EXERCISE GOAL = Copy every record word for word. The images stay behind.

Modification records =
.....

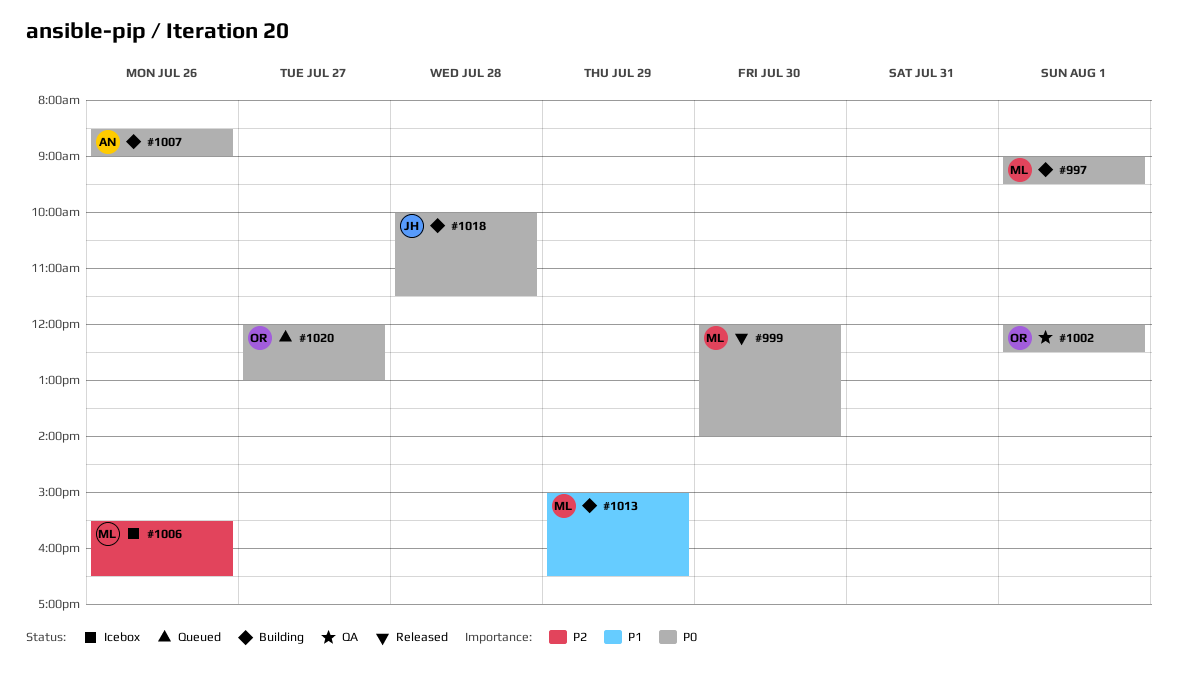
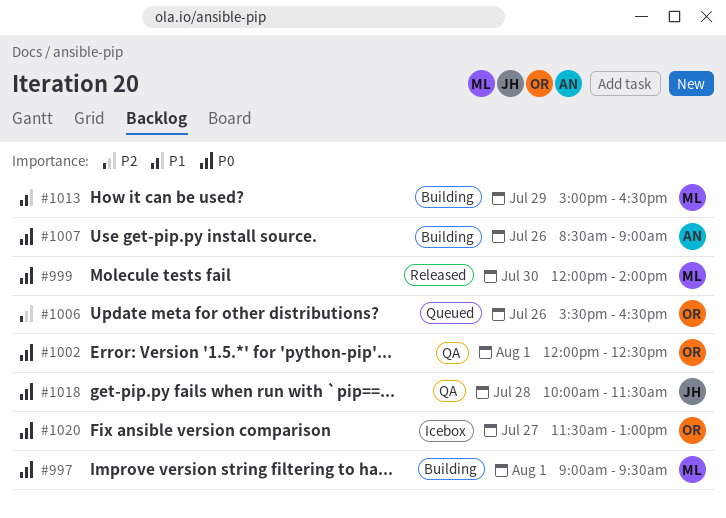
#1006, status: Icebox -> Queued
#1006, owner: ML -> OR
#1018, status: Building -> QA
#1020, status: Queued -> Icebox
#1020, begins: 12:00 -> 11:30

.....

PROBLEM SOLUTION =
#1006, status: Icebox -> Queued
#1006, owner: ML -> OR
#1018, status: Building -> QA
#1020, status: Queued -> Icebox
#1020, begins: 12:00 -> 11:30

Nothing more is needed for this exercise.